Allos Therapeutics, Inc. (NASDAQ: ALTH) today reported updated results from the Company's Phase 1 dose-finding study of FOLOTYN® (pralatrexate injection) which supports the selection of 15 mg/m2 weekly for three weeks out of a four-week cycle as the optimal starting dose and schedule for further evaluation in patients with relapsed or refractory cutaneous T-cell lymphoma (CTCL). Data were presented at the 52nd American Society of Hematology (ASH) Annual Meeting in Orlando, Florida.
“The overall activity in this trial, including the high response rates, durability of response, and favorable safety profile is quite promising. These results suggest that pralatrexate at this dose and schedule may be another important option for treating CTCL.”
"We are continually seeking active and safe systemic therapies to improve the outcomes for our patients with CTCL," said Steven Horwitz, M.D., assistant attending medical oncologist, Memorial Sloan-Kettering Cancer Center, who is serving as the study chair. "The overall activity in this trial, including the high response rates, durability of response, and favorable safety profile is quite promising. These results suggest that pralatrexate at this dose and schedule may be another important option for treating CTCL."

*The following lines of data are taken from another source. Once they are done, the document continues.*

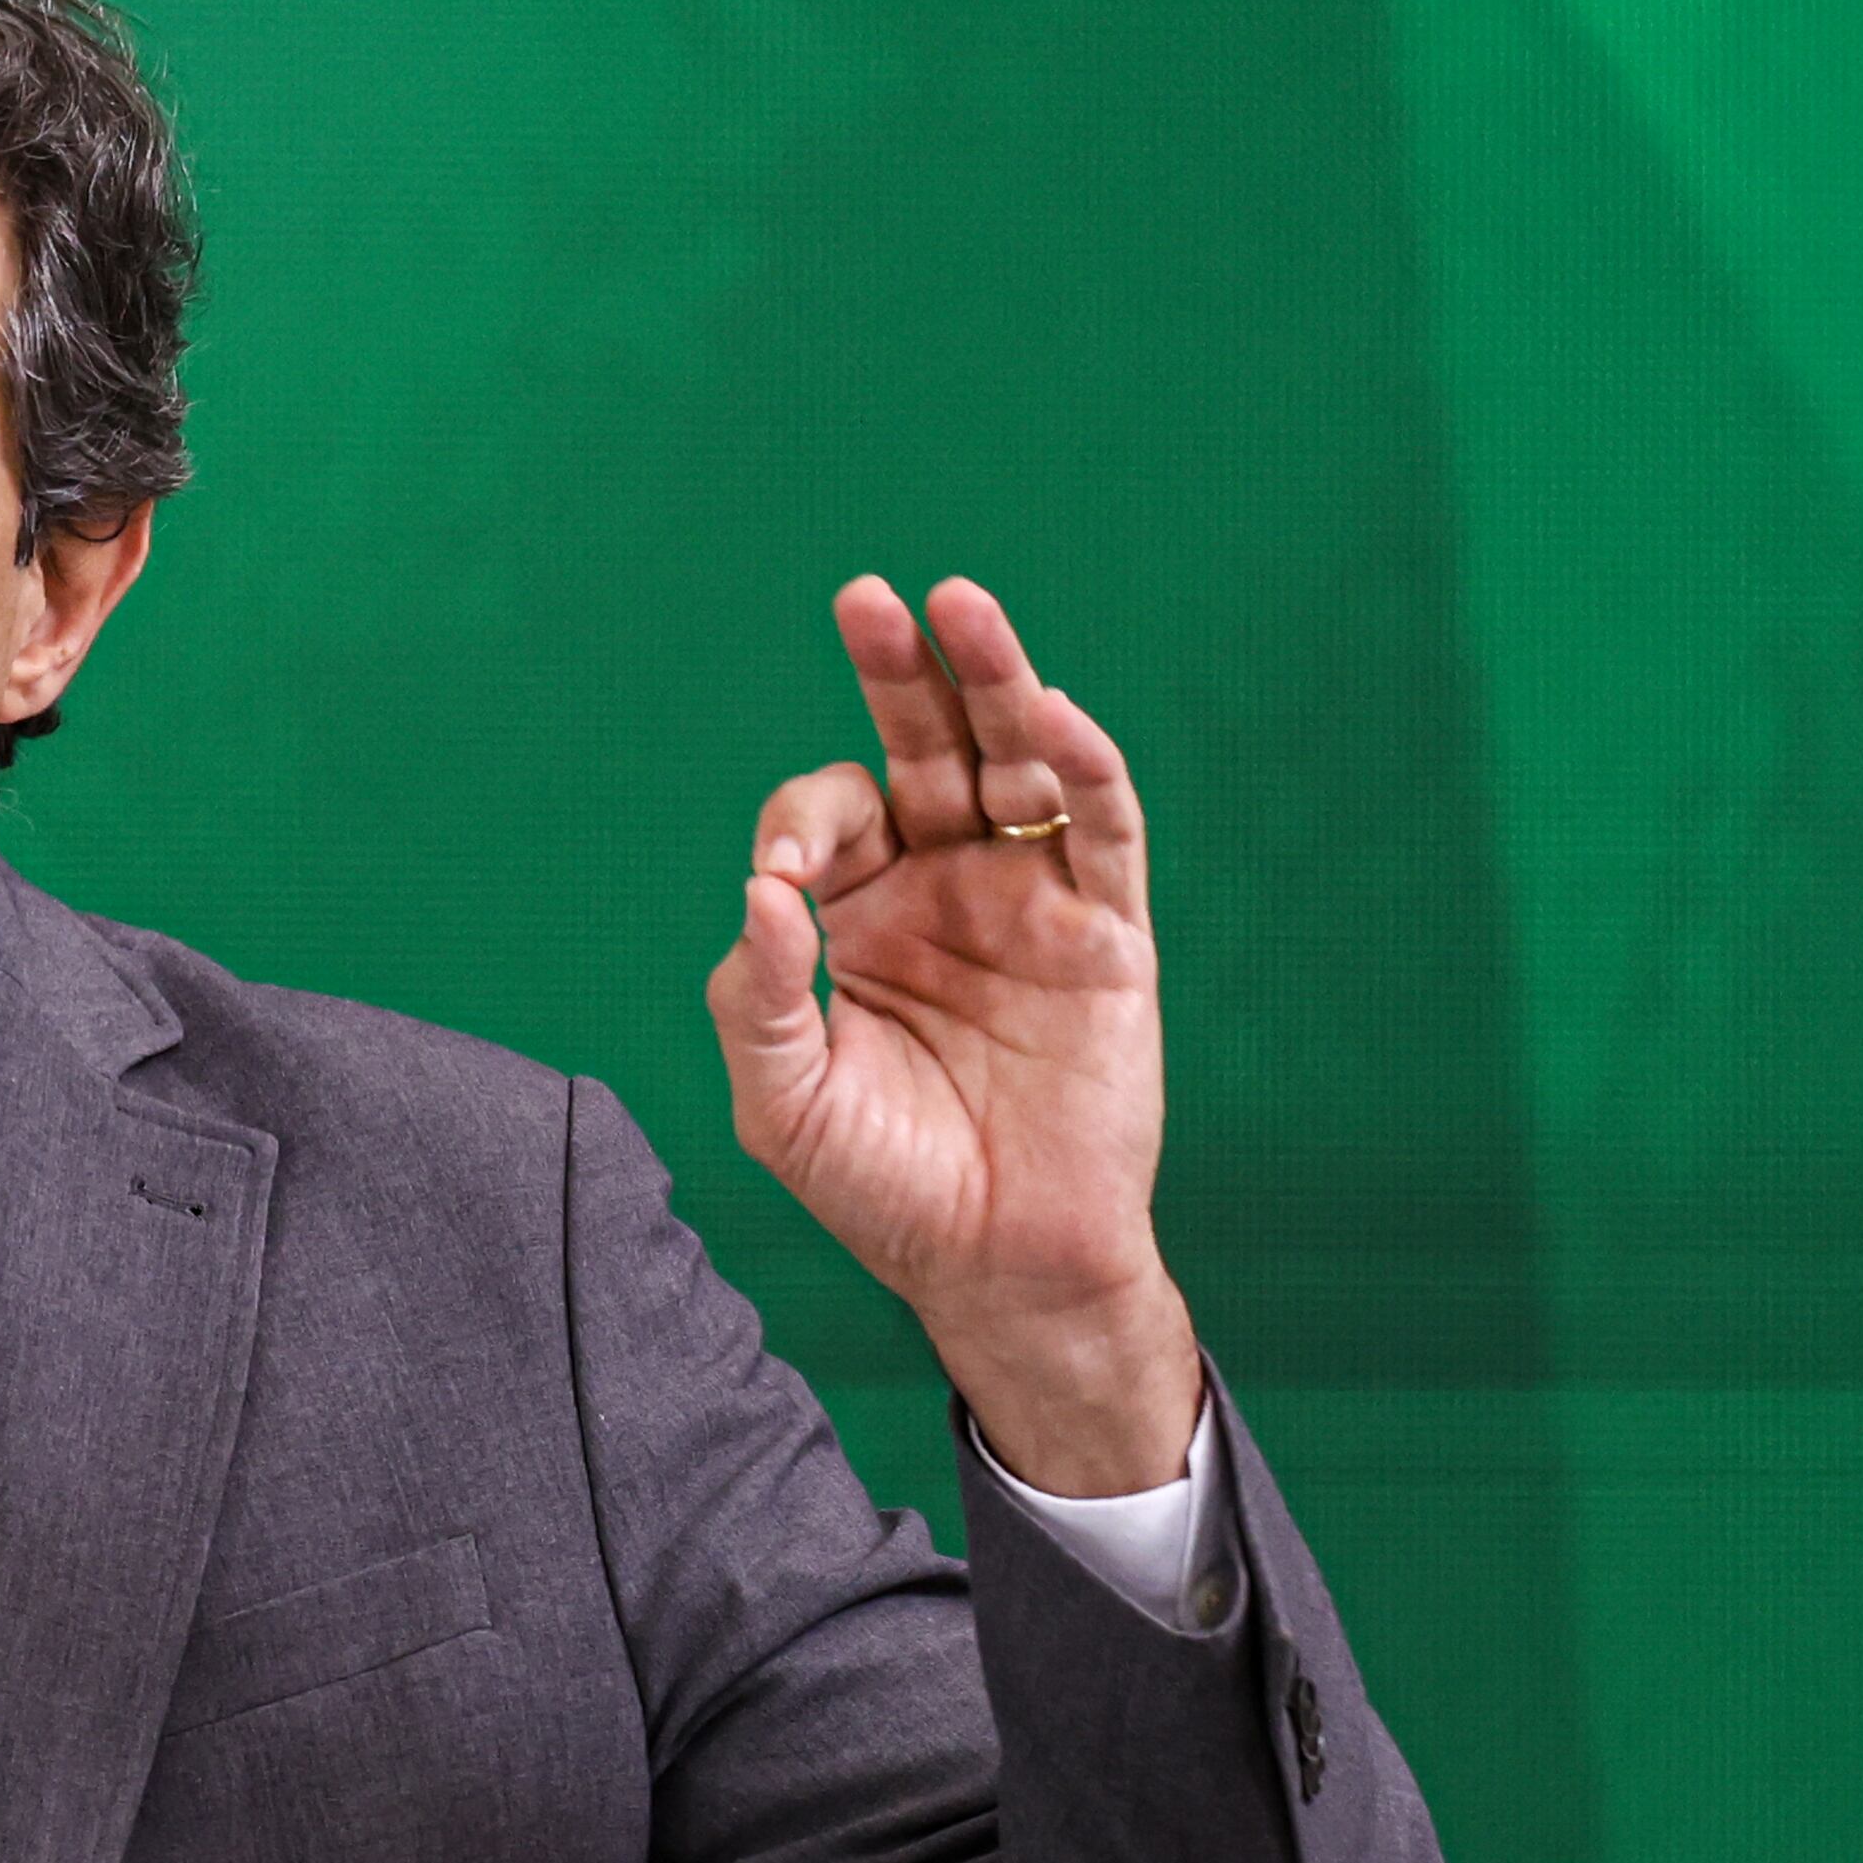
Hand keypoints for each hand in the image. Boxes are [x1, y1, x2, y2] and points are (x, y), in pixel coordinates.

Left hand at [704, 575, 1203, 1493]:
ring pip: (1014, 762)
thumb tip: (759, 893)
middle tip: (865, 598)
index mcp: (854, 916)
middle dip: (895, 674)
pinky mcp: (1106, 930)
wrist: (997, 1265)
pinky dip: (1076, 763)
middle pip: (920, 749)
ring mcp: (1027, 899)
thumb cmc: (882, 1187)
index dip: (802, 823)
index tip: (788, 877)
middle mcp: (940, 886)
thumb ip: (756, 998)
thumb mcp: (783, 1102)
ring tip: (959, 603)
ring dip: (994, 681)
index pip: (824, 820)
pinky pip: (1098, 827)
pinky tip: (1045, 712)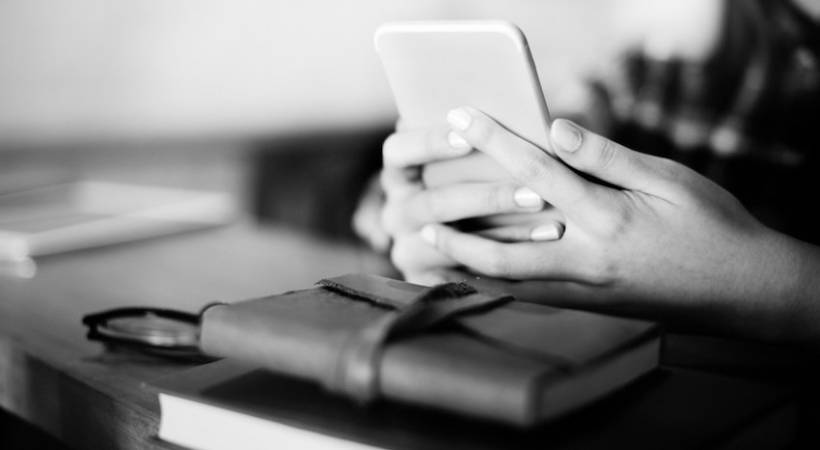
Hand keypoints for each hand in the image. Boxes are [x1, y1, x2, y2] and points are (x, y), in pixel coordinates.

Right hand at [378, 125, 565, 284]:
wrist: (470, 243)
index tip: (470, 137)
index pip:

CTCL is a group of T-cell non-Hodgkin lymphomas. In its early stages, CTCL primarily affects the skin, causing patches, plaques, and tumors, as well as redness and itching; however, as it progresses, CTCL can spread to the blood, lymph nodes, and internal organs. For some patients, their disease will progress despite treatment with topical and skin directed therapies and will require systemic treatments, including chemotherapies. Even when CTCL is found in an early stage, it can be difficult to treat and usually returns after initial treatment.

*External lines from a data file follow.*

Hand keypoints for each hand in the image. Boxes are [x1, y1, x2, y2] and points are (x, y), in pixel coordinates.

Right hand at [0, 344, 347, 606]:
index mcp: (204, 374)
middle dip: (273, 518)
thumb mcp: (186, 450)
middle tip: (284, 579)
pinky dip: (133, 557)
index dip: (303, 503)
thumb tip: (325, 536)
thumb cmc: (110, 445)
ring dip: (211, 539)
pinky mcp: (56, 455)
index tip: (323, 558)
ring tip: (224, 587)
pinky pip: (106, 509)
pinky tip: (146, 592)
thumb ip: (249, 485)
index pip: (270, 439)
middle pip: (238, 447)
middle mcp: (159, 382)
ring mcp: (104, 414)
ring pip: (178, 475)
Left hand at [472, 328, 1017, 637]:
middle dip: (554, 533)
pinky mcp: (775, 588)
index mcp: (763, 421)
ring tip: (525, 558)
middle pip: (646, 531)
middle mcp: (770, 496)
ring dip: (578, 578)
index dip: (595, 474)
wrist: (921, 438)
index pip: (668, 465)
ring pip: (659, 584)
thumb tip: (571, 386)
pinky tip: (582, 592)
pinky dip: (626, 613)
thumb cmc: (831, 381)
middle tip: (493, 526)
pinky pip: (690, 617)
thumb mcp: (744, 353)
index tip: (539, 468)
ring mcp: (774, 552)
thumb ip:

This open-label, multi-center, dose-finding Phase 1 study enrolled 54 patients with relapsed or refractory CTCL who received at least one prior systemic therapy. The first phase of the study employed a dose de-escalating strategy to determine an active, well-tolerated dose and schedule of FOLOTYN in this population. Once the optimal starting dose and schedule was determined to be 15 mg/m2 weekly for three weeks out of a four-week cycle, this cohort was expanded to include a total of 29 patients. The Company had previously announced interim results from this study.
At ASH 2010, data were presented on the 29 patients treated at the optimal starting dose and schedule. Results showed:
- Overall response rate - the percentage of patients whose cancer or tumor was reduced or disappeared after treatment with FOLOTYN - was 45 percent (13 out of 29 patients).
- At the optimal dose, responses were durable - with a Kaplan-Meier estimate for duration of response of 73 percent at six months.
- Median progression-free survival had not been reached at the time of this analysis. At the optimal dose, progression-free survival ranged from 1-429 days.
Of the total 54 patients enrolled in the trial (which includes patients who received lower than the optimal dose), objective responses were observed in 22 patients (41%), including three complete responses (CR) and 19 partial responses. In total, 41 of the 54 patients were treated at the optimal dose of FOLOTYN or higher; of these 41 patients, responses were observed in 21 patients (51%). Responses to FOLOTYN were observed in patients whose disease failed to respond to key prior systemic therapies, including 46 percent of patients whose disease failed to respond to oral bexarotene, 46 percent whose disease failed to respond to methotrexate, 41 percent whose disease failed to respond to HDAC inhibitors, and 36 percent whose disease failed to respond to interferon. Patients in the study were heavily pretreated, having received a median of 6.5 prior therapies (range 1-25) and 4.0 prior systemic therapies (range 1-11).
All 41 patients treated at the optimal dose or higher were evaluable for safety; of these patients, Grade 3-4 adverse events observed were mucositis (17%), thrombocytopenia (3%), and fatigue (3%); the most common Grade 1-2 adverse events observed were fatigue (34%), mucositis (31%), nausea (31%), epistaxis/nose bleeds (24%), edema (14%), and vomiting (14%). There was no neutropenia reported in patients at the optimal dose or higher.
"Allos is pleased with the results observed in this early study which demonstrated the activity of FOLOTYN in heavily pretreated patients with relapsed or refractory cutaneous T-cell lymphoma," said Charles Morris, MB ChB, MRCP, chief medical officer at Allos Therapeutics. "Based on these results, Allos intends to continue investigating the role of FOLOTYN as an option for patients with cutaneous T-cell lymphomas."